We can appreciate this more easily if we reflect on Lodge’s contribution to the rise of the campus novel, a genre which, together with Malcolm Bradbury, he brought to prominence in the 1970s and 1980s.

In novels like Changing Places (1975), Small World (1984) or Nice Work (1988), or in later texts like Thinks… (2001) or Deaf Sentence (2008), Lodge sets the action in universities and satirises – sometimes gently and sometimes with farce and force that are a little more pointed – the foibles of academics (and students) and the faults they are particularly prone to.

These are novels informed by the English tradition of the comedy of manners. Comedy and wit mingle with sharp yet empathetic observation of human behaviour as it tends to play itself out in specific contexts.

In the process, something universal is discovered in human nature and dramatised. We may wince at the discovery, but we are also made to smile or even guffaw by the dramatisation.

The secret, I think, is not so much in the deftness of the observation or even in the undoubted comic genius which Lodge very clearly commands. Other writers have elements of that.

What makes Lodge unique, rather, is his generosity. This may be a strange thing to point out in a satirist, but the simple truth is that Lodge is generous even when he is being punitive.

It is striking that even when he is at his sharpest, he is never caustic. He has an empathetic eye and turn of phrase even for his most unspeakable characters.

It is a quality that the greatest Victorian writers had, when they were presenting entire micro-societies to our view and making us shrink, smile, frown, fume, and marvel at human motivation: in all that, they are never misanthropic but, ultimately, indulgent.

We come away from the prospect of human shabbiness feeling uplifted and redeemed. It takes a special generosity of perception and vision to deliver that.

This same quality is evident in Lodge’s criticism. We are not surprised that his main readings are of Victorian and Modernist fiction.

He has, of course, written novels about Henry James and H. G. Wells (he will be reading from the latter, The Man of Parts, published this year, at Evenings on Campus), and we are prompted by that to realise that what drives Lodge’s critical inquiry is the way in which human consciousness – the passage of thoughts as they fall half-formed on the registering mind – is transcribed into the language and the mechanics of fiction.
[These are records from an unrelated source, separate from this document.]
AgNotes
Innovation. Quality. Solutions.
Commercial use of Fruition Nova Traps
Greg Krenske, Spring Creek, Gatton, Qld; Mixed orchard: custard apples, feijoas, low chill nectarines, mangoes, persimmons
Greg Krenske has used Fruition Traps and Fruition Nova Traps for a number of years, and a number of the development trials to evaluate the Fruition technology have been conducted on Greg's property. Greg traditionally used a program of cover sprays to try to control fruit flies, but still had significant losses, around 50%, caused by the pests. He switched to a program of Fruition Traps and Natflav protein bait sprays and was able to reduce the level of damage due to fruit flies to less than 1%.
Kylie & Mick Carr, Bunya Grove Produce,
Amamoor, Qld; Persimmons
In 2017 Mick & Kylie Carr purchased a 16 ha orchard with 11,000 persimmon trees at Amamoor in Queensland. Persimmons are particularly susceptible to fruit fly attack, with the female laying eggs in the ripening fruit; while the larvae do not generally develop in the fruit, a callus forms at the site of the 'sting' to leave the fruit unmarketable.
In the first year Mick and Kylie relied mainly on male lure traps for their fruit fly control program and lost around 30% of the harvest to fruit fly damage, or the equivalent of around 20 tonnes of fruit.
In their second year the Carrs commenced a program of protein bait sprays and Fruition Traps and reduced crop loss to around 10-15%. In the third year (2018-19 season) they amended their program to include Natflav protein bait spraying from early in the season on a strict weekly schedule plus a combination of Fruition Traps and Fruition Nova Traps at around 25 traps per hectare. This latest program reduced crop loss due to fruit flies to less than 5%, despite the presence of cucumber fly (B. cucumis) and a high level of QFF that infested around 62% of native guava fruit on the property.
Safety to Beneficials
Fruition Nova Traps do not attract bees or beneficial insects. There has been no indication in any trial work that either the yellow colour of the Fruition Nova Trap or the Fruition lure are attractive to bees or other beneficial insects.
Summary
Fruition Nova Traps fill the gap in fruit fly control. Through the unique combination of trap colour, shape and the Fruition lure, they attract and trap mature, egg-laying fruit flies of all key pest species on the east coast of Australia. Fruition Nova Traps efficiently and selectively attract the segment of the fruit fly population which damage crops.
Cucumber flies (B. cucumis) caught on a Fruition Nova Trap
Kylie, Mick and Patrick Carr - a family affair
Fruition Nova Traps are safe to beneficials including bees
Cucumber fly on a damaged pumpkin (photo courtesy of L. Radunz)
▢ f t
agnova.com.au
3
From that, human actions can be observed a little more surgically, though always through the poetries of fiction. Time and again, in texts like The Novelist at the Crossroads (1971), Modes of Modern Writing (1977), The Art of Fiction (1992) and Consciousness and the Novel (2002), he returns to that confluence between consciousness, motivation, action and the rhetoric of narrative.

In all that, his generosity as a critic is clear from the lucidity of his explanations. He reads closely, he demonstrates patiently and with ample evidence, and he brings to bear one other special quality that is uniquely his. It is that he combines the urbane erudition of the best traditions of English criticism with full awareness and knowledge of the conceptual architectures of literary theory.
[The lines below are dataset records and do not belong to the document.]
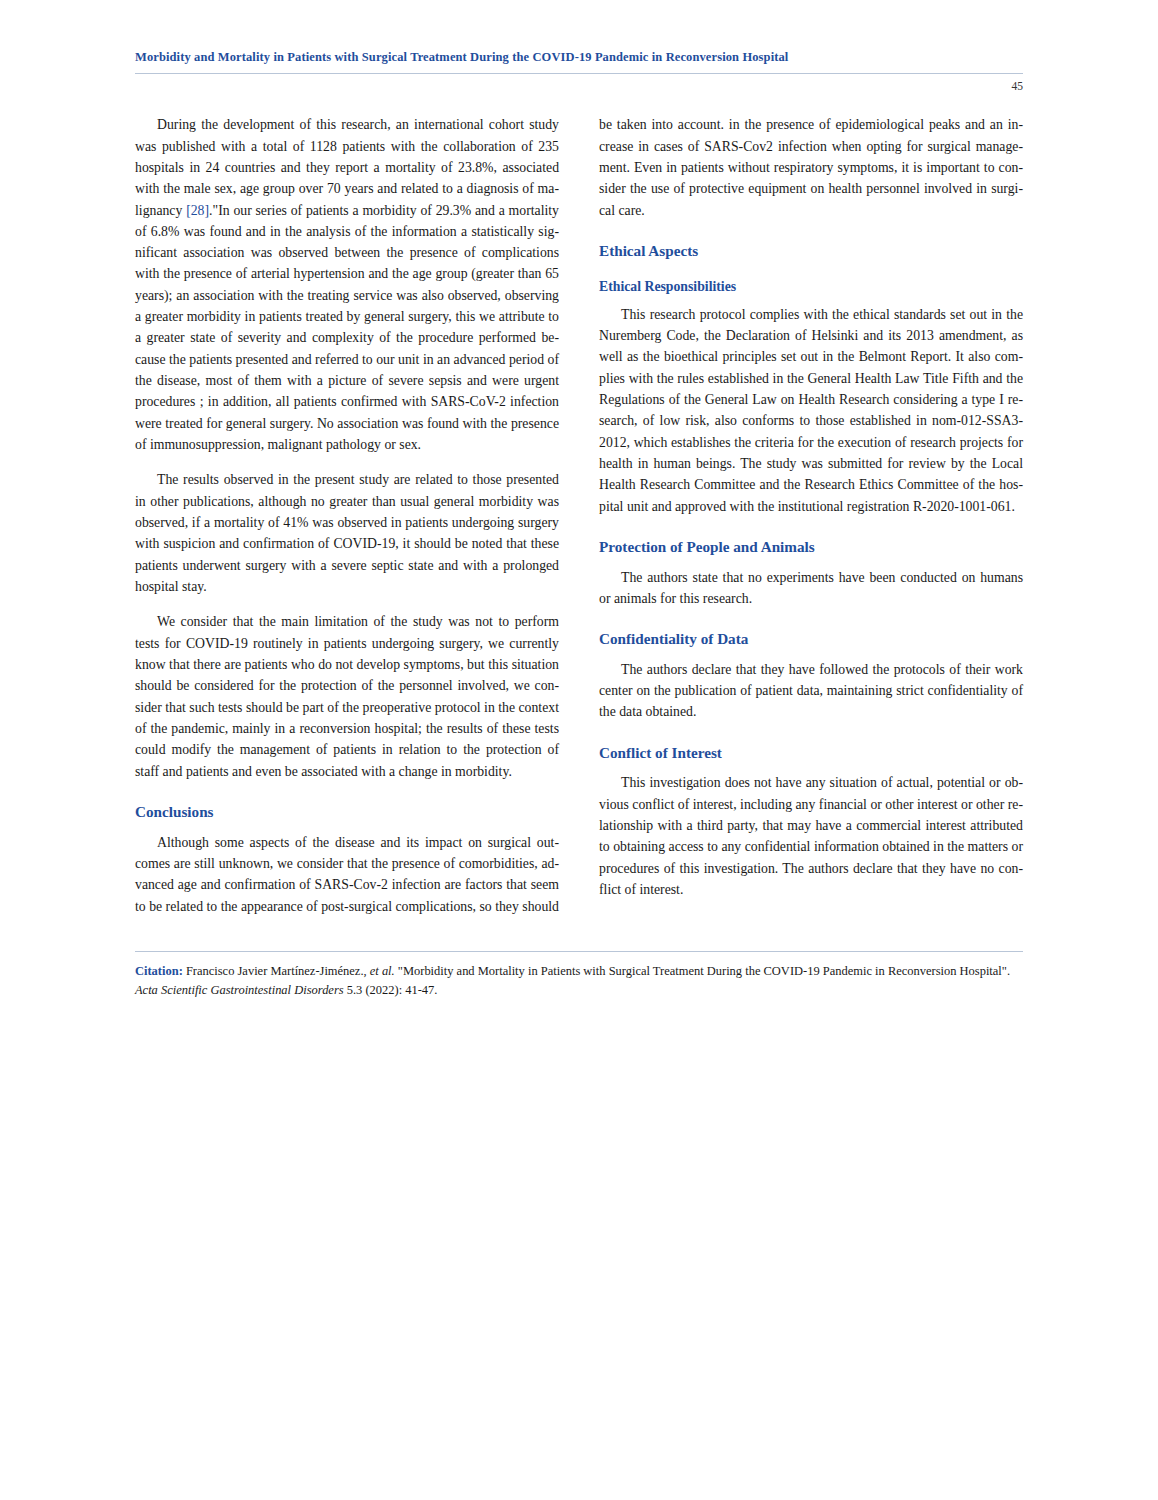Morbidity and Mortality in Patients with Surgical Treatment During the COVID-19 Pandemic in Reconversion Hospital
45
During the development of this research, an international cohort study was published with a total of 1128 patients with the collaboration of 235 hospitals in 24 countries and they report a mortality of 23.8%, associated with the male sex, age group over 70 years and related to a diagnosis of malignancy [28]."In our series of patients a morbidity of 29.3% and a mortality of 6.8% was found and in the analysis of the information a statistically significant association was observed between the presence of complications with the presence of arterial hypertension and the age group (greater than 65 years); an association with the treating service was also observed, observing a greater morbidity in patients treated by general surgery, this we attribute to a greater state of severity and complexity of the procedure performed because the patients presented and referred to our unit in an advanced period of the disease, most of them with a picture of severe sepsis and were urgent procedures ; in addition, all patients confirmed with SARS-CoV-2 infection were treated for general surgery. No association was found with the presence of immunosuppression, malignant pathology or sex.
The results observed in the present study are related to those presented in other publications, although no greater than usual general morbidity was observed, if a mortality of 41% was observed in patients undergoing surgery with suspicion and confirmation of COVID-19, it should be noted that these patients underwent surgery with a severe septic state and with a prolonged hospital stay.
We consider that the main limitation of the study was not to perform tests for COVID-19 routinely in patients undergoing surgery, we currently know that there are patients who do not develop symptoms, but this situation should be considered for the protection of the personnel involved, we consider that such tests should be part of the preoperative protocol in the context of the pandemic, mainly in a reconversion hospital; the results of these tests could modify the management of patients in relation to the protection of staff and patients and even be associated with a change in morbidity.
Conclusions
Although some aspects of the disease and its impact on surgical outcomes are still unknown, we consider that the presence of comorbidities, advanced age and confirmation of SARS-Cov-2 infection are factors that seem to be related to the appearance of post-surgical complications, so they should be taken into account. in the presence of epidemiological peaks and an increase in cases of SARS-Cov2 infection when opting for surgical management. Even in patients without respiratory symptoms, it is important to consider the use of protective equipment on health personnel involved in surgical care.
Ethical Aspects
Ethical Responsibilities
This research protocol complies with the ethical standards set out in the Nuremberg Code, the Declaration of Helsinki and its 2013 amendment, as well as the bioethical principles set out in the Belmont Report. It also complies with the rules established in the General Health Law Title Fifth and the Regulations of the General Law on Health Research considering a type I research, of low risk, also conforms to those established in nom-012-SSA3-2012, which establishes the criteria for the execution of research projects for health in human beings. The study was submitted for review by the Local Health Research Committee and the Research Ethics Committee of the hospital unit and approved with the institutional registration R-2020-1001-061.
Protection of People and Animals
The authors state that no experiments have been conducted on humans or animals for this research.
Confidentiality of Data
The authors declare that they have followed the protocols of their work center on the publication of patient data, maintaining strict confidentiality of the data obtained.
Conflict of Interest
This investigation does not have any situation of actual, potential or obvious conflict of interest, including any financial or other interest or other relationship with a third party, that may have a commercial interest attributed to obtaining access to any confidential information obtained in the matters or procedures of this investigation. The authors declare that they have no conflict of interest.
Citation: Francisco Javier Martínez-Jiménez., et al. "Morbidity and Mortality in Patients with Surgical Treatment During the COVID-19 Pandemic in Reconversion Hospital". Acta Scientific Gastrointestinal Disorders 5.3 (2022): 41-47.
He has been deservedly praised for making formidable ideas accessible to students without compromising rigour or sophistication.

In Lodge, then, we are reading some of the very best work that postwar English fiction and criticism offer us. And like all great writers, he makes us realise that as we are reading him we find the histories and motivations of all our reading trajectories somehow reflected there.

David Lodge will be delivering a public reading at Atriju Vassalli at the University on Wednesday at 9 p.m., as part of Evenings on Campus.

Lodge’s visit to Malta comes about through the generous support of the British Council, Evenings on Campus and the Department of English.

Ivan Callus is head of the Depart­ment of English at University.